- _作答說明_: 把下文談可知性悖論的文章中,從「(C) 知道「 p 和」起一直到「(Conj) 推論 ∼p 。」為止的全部文字,一字不改地抄錄下來。

- _研讀文本_:
..............................

2013年7月19日

大多數人都會認同,有些真理實際上尚未有任何人知曉。此外,有些人又認為,所有真理都是原則上可以知道的。乍看之下兩者似乎相容,譬如,實際上沒有人知道 2013 年台大圖書館所有書冊的頁數總和,但我們在原則上似乎還是可以知道究竟有多少頁。 Frederick Fitch 在 1963 年發表 “A Logical Analysis of Some Value Concepts” ,裡面有一個證明,導致後來所謂的「可知性悖論」(又叫做 Fitch’s paradox of knowability )。這個悖論指出,「所有真理都是原則上可以知道」和「有些真理事實上未有人知道」聯合會蘊涵矛盾。

Fitch 的論證使有大量邏輯術語。即使是 SEPWiki 的介紹,也運用了一堆邏輯工具。對邏輯學有一定掌握的人,可以清楚看到整個推論過程,以及推論使用的規則和前提。我打算避用邏輯符號,但至少還要作三個約定,務求盡量減少誤解:一、我用「真命題」代替「真理」,因為後者常帶有人生雋語的意味,但「真命題」無此意味;二、我省掉「原則上可以」,改用「有可能」;三、我會盡量將「我們知道」省略成「知道」,令論證讀起來比較不拗口。

第一步,點明要檢查的兩個宣稱:

(A) 所有真命題都是有可能知道的
(B) 有些真命題還未有人知道

第二步,指出將會使用的推論規則(藍色代表前提,紅色代表結論):

(C) 知道「 p 和 q 」可推論知道 p ,而且,知道 q  
(D) 知道 p 可推論 p  
(Simp) p 而且 q 可推論 p ;此外,  p 而且 q 可推論 q
(Conj) p , q 可推論 p 而且 q  

當中, (Simp) 和 (Conj) 是古典邏輯的規則。 (D) 是根據傳統對「知識」的分析:知識蘊涵真,所以「知道 p 」蘊涵「 p 」(例:「我知道台北有捷運」蘊涵「台北有捷運」)。 (C) 是一條看起來相當可靠的規則,我如果知道「台北有捷運,而且,高雄有捷運」,我便知道「台北有捷運」,又知道「高雄有捷運」。

整個論證分開兩部分,第一部分由 (A) 和 (B) 推論某個命題 p ,第二部分僅使用 (C) 、 (D) 、 (Simp) 和 (Conj) 推論 ∼p 。

第一部分。首先,根據 (B) ,有些真命題尚未被人知道,假定這個未為人知的真命題是 P 。根據假定, P 是真命題,而且(我們)不知道 P 為真。由於 「 P 為真,而且不知道 P 為真」本身也是一個命題,而且是真命題,根據 (A) ,我們有可能知道它,即是──

1. 有可能知道「 P 為真,而且不知道 P 為真」

第二部分,要證明 (1) 的否定,即是要證明,不可能知道「 P 為真,而且不知道 P 為真」。方法是:透過歸謬法,假設我們知道那個複合命題,最終推論出矛盾,所以不可知道那個複合命題。嚴格來說,在古典邏輯裡,假設「 p 」,透過歸謬法證明 p 有矛盾,所推出的結論是「 ∼p 」,而不是「不可能 p 」。但是知態邏輯(epistemic logic)有相應的規則,可以推論出「不可能 p 」,那條規則需要一點邏輯背景才能理解,所以我故意將它略過。

..............................

- _資料清單_:
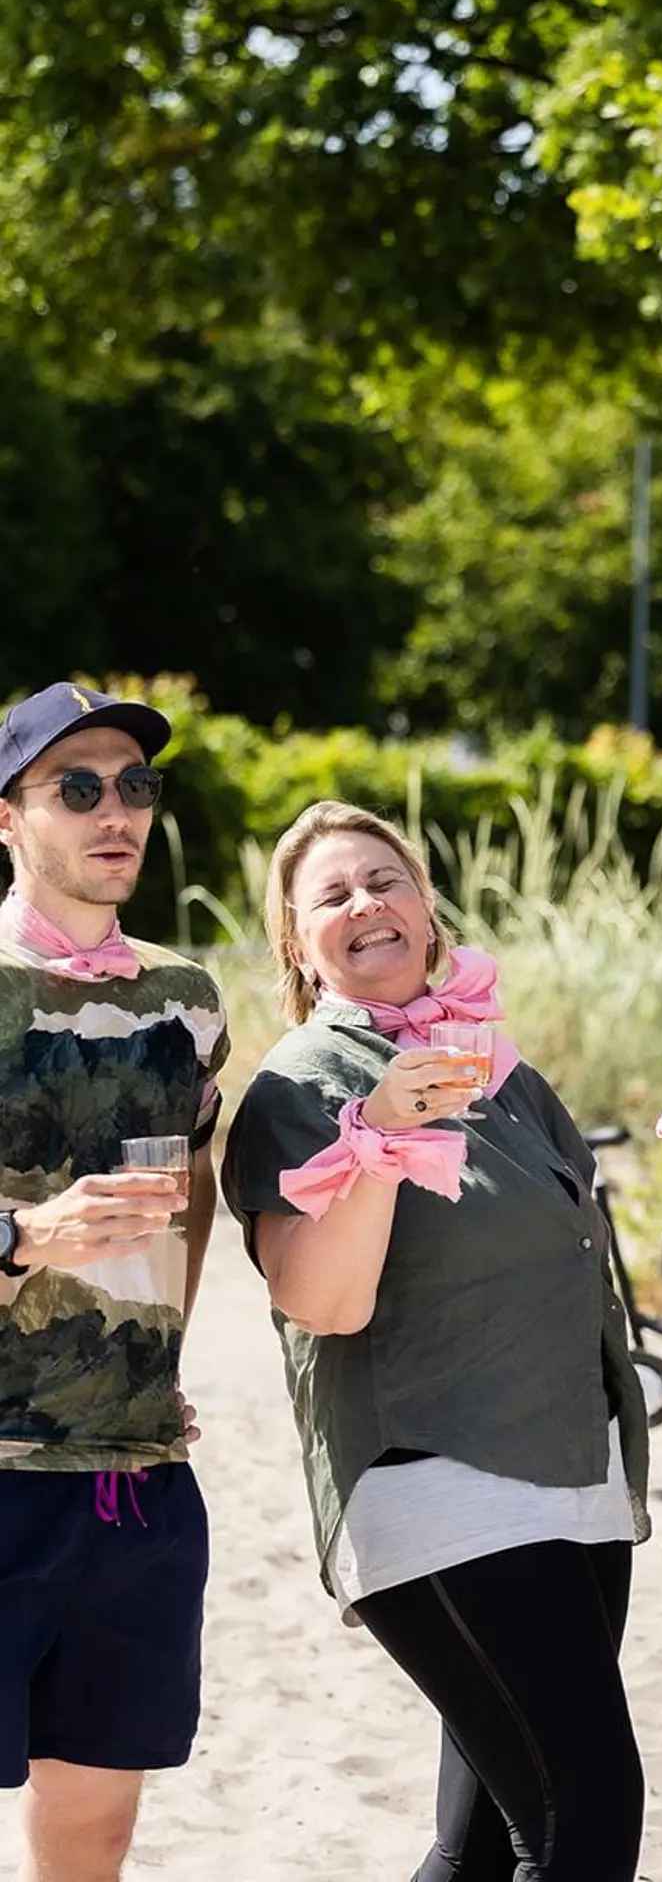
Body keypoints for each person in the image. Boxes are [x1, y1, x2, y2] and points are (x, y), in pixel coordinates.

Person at [221, 801, 651, 1882]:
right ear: (298, 947)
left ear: (425, 908)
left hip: (573, 1471)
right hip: (439, 1481)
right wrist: (378, 1135)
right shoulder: (303, 1083)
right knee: (585, 1818)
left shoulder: (497, 1069)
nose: (367, 903)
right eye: (332, 895)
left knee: (480, 1849)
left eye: (386, 880)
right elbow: (322, 1303)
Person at [0, 682, 227, 1880]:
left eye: (135, 785)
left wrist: (160, 1349)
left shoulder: (185, 998)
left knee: (95, 1834)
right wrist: (26, 1234)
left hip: (134, 1474)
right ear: (7, 817)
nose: (115, 811)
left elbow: (193, 1190)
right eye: (77, 786)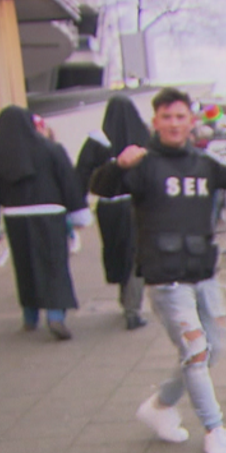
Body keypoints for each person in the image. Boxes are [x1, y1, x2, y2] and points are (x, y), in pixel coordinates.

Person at [90, 88, 226, 453]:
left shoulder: (204, 164)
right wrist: (118, 166)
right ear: (156, 122)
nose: (173, 124)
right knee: (196, 350)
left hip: (204, 274)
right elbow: (101, 187)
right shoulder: (143, 165)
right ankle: (214, 429)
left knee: (212, 348)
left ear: (191, 121)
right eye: (166, 117)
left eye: (180, 116)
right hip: (166, 279)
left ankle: (160, 406)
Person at [0, 106, 90, 340]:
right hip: (51, 216)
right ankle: (55, 315)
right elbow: (68, 183)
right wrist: (78, 213)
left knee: (25, 267)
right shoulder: (52, 150)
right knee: (54, 265)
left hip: (16, 219)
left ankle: (30, 317)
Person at [76, 95, 152, 330]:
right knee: (136, 256)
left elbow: (81, 176)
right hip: (137, 205)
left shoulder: (96, 141)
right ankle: (133, 308)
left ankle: (125, 300)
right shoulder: (145, 138)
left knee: (118, 251)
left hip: (108, 207)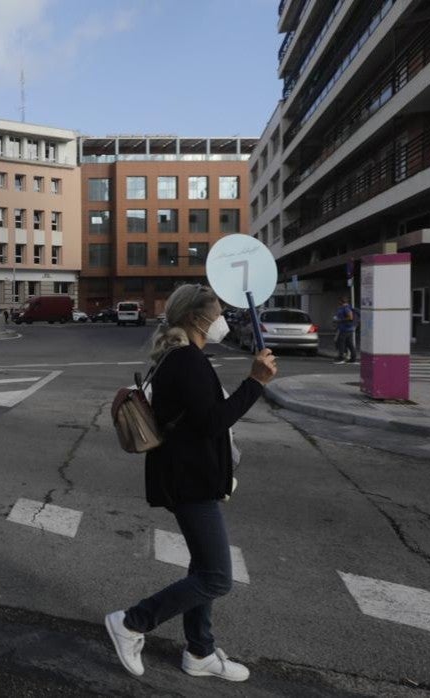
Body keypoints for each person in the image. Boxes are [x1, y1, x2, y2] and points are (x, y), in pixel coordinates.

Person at [105, 284, 276, 683]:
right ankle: (132, 622)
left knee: (203, 568)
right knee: (217, 577)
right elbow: (212, 422)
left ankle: (199, 651)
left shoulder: (180, 357)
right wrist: (255, 382)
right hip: (190, 481)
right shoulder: (186, 360)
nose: (221, 320)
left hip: (190, 476)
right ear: (197, 317)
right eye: (217, 313)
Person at [333, 299, 357, 364]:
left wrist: (339, 320)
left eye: (339, 301)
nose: (338, 302)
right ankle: (353, 359)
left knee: (341, 343)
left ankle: (341, 359)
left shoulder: (346, 308)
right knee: (349, 344)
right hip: (348, 329)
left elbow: (350, 317)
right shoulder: (343, 308)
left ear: (342, 301)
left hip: (345, 329)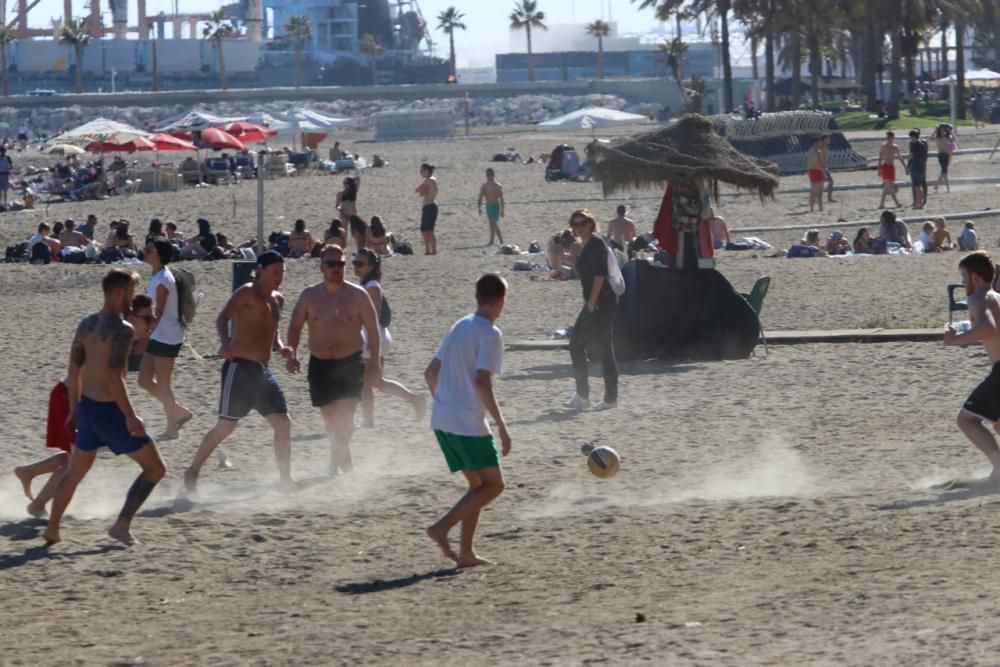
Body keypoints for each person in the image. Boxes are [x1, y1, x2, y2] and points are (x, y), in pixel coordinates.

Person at [42, 269, 167, 546]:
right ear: (118, 293)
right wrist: (131, 416)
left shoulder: (86, 324)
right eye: (131, 293)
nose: (132, 301)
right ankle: (121, 526)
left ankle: (52, 529)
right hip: (110, 413)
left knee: (74, 473)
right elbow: (114, 377)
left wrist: (75, 409)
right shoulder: (123, 330)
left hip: (87, 408)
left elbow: (73, 371)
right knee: (155, 469)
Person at [182, 251, 294, 496]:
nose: (279, 277)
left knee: (283, 423)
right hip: (240, 367)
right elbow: (222, 318)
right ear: (261, 270)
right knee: (226, 427)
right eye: (275, 272)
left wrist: (282, 348)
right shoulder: (246, 292)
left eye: (282, 272)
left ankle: (285, 479)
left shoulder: (278, 299)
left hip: (263, 371)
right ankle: (193, 470)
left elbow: (273, 333)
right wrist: (225, 343)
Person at [424, 273, 511, 568]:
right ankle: (441, 528)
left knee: (476, 486)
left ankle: (466, 553)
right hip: (466, 423)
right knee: (494, 486)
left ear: (477, 297)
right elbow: (482, 381)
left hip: (442, 419)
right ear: (501, 301)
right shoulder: (490, 333)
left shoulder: (458, 325)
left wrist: (444, 401)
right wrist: (501, 424)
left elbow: (430, 373)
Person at [286, 245, 381, 475]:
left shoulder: (358, 295)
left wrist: (375, 362)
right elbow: (296, 324)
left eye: (340, 264)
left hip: (349, 362)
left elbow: (373, 329)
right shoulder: (310, 295)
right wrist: (292, 353)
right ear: (321, 267)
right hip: (320, 364)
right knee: (329, 419)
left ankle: (337, 467)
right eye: (331, 264)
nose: (336, 268)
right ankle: (342, 462)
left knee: (345, 418)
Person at [352, 248, 425, 427]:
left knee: (365, 381)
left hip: (372, 337)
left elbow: (372, 316)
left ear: (371, 267)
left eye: (360, 264)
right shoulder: (366, 285)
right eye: (355, 262)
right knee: (375, 381)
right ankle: (414, 399)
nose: (356, 267)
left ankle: (368, 420)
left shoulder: (372, 287)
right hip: (372, 337)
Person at [946, 252, 1000, 479]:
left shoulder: (978, 297)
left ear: (976, 277)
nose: (962, 281)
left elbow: (987, 327)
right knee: (998, 424)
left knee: (966, 419)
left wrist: (954, 340)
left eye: (964, 275)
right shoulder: (997, 296)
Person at [139, 237, 193, 440]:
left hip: (167, 336)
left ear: (159, 255)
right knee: (144, 380)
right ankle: (179, 411)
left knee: (163, 384)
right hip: (159, 334)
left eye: (149, 250)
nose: (145, 252)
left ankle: (172, 428)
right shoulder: (157, 275)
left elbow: (159, 313)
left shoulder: (163, 280)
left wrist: (145, 333)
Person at [565, 209, 618, 412]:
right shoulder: (588, 244)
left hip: (599, 303)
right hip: (597, 302)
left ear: (591, 223)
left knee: (580, 345)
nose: (580, 227)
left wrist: (591, 303)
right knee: (600, 347)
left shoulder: (595, 242)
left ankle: (588, 396)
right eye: (576, 224)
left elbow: (600, 275)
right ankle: (592, 396)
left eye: (584, 223)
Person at [877, 131, 907, 209]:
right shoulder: (883, 146)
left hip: (891, 167)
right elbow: (880, 158)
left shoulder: (895, 147)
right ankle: (896, 203)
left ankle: (882, 204)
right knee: (888, 186)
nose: (889, 139)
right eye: (888, 137)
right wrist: (879, 168)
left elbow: (900, 157)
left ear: (893, 138)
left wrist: (905, 166)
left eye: (890, 137)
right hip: (885, 167)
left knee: (889, 186)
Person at [477, 168, 505, 246]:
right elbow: (480, 197)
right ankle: (492, 241)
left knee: (493, 222)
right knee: (491, 223)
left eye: (490, 174)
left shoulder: (497, 185)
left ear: (493, 175)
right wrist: (479, 208)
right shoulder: (484, 186)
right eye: (488, 174)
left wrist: (502, 210)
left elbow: (501, 198)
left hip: (496, 206)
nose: (489, 176)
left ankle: (500, 239)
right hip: (488, 206)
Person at [416, 163, 439, 255]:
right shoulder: (431, 180)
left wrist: (423, 189)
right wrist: (424, 190)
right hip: (430, 206)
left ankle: (431, 250)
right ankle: (429, 250)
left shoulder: (429, 180)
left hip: (429, 206)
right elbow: (422, 193)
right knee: (427, 230)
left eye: (422, 170)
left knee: (427, 230)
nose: (420, 172)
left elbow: (418, 190)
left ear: (426, 171)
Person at [907, 129, 929, 210]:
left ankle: (918, 203)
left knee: (916, 186)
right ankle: (921, 202)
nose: (911, 139)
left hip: (916, 166)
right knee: (919, 186)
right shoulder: (923, 144)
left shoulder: (914, 145)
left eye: (911, 137)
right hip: (921, 166)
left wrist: (908, 166)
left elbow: (910, 156)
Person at [806, 134, 829, 212]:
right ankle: (820, 208)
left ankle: (812, 208)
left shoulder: (809, 151)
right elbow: (821, 164)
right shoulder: (818, 151)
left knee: (813, 191)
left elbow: (809, 163)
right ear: (817, 142)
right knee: (819, 192)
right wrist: (824, 173)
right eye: (819, 142)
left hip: (811, 171)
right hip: (818, 171)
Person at [932, 124, 957, 193]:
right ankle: (947, 187)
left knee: (944, 170)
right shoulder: (938, 138)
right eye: (941, 130)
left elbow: (954, 139)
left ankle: (938, 185)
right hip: (940, 155)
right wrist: (935, 131)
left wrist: (951, 131)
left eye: (944, 130)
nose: (943, 131)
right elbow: (931, 138)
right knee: (944, 172)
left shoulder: (948, 137)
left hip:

..............................

- _練習結果_:
(C) 知道「 p 和 q 」可推論知道 p ,而且,知道 q  
(D) 知道 p 可推論 p  
(Simp) p 而且 q 可推論 p ;此外,  p 而且 q 可推論 q
(Conj) p , q 可推論 p 而且 q  

當中, (Simp) 和 (Conj) 是古典邏輯的規則。 (D) 是根據傳統對「知識」的分析:知識蘊涵真,所以「知道 p 」蘊涵「 p 」(例:「我知道台北有捷運」蘊涵「台北有捷運」)。 (C) 是一條看起來相當可靠的規則,我如果知道「台北有捷運,而且,高雄有捷運」,我便知道「台北有捷運」,又知道「高雄有捷運」。

整個論證分開兩部分,第一部分由 (A) 和 (B) 推論某個命題 p ,第二部分僅使用 (C) 、 (D) 、 (Simp) 和 (Conj) 推論 ∼p 。